**** Data listing ****

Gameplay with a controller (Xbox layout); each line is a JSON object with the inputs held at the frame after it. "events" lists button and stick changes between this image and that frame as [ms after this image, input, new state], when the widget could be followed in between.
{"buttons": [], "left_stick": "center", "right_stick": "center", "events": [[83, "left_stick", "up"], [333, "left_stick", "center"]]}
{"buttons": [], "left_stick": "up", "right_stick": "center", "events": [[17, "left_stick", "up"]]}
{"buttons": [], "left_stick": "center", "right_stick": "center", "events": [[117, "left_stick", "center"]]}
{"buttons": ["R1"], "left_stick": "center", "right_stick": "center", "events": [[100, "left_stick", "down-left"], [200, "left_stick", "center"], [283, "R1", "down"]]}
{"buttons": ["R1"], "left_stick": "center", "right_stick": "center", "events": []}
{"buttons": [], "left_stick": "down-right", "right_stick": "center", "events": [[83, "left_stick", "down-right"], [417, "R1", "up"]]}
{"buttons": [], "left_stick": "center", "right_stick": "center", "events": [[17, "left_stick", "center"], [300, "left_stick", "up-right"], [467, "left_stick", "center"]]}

****

#### The problem
Reproduce the whole of the records exactly, so that no line differs from the source above.

#### Expected answer
Gameplay with a controller (Xbox layout); each line is a JSON object with the inputs held at the frame after it. "events" lists button and stick changes between this image and that frame as [ms after this image, input, new state], when the widget could be followed in between.
{"buttons": [], "left_stick": "center", "right_stick": "center", "events": [[83, "left_stick", "up"], [333, "left_stick", "center"]]}
{"buttons": [], "left_stick": "up", "right_stick": "center", "events": [[17, "left_stick", "up"]]}
{"buttons": [], "left_stick": "center", "right_stick": "center", "events": [[117, "left_stick", "center"]]}
{"buttons": ["R1"], "left_stick": "center", "right_stick": "center", "events": [[100, "left_stick", "down-left"], [200, "left_stick", "center"], [283, "R1", "down"]]}
{"buttons": ["R1"], "left_stick": "center", "right_stick": "center", "events": []}
{"buttons": [], "left_stick": "down-right", "right_stick": "center", "events": [[83, "left_stick", "down-right"], [417, "R1", "up"]]}
{"buttons": [], "left_stick": "center", "right_stick": "center", "events": [[17, "left_stick", "center"], [300, "left_stick", "up-right"], [467, "left_stick", "center"]]}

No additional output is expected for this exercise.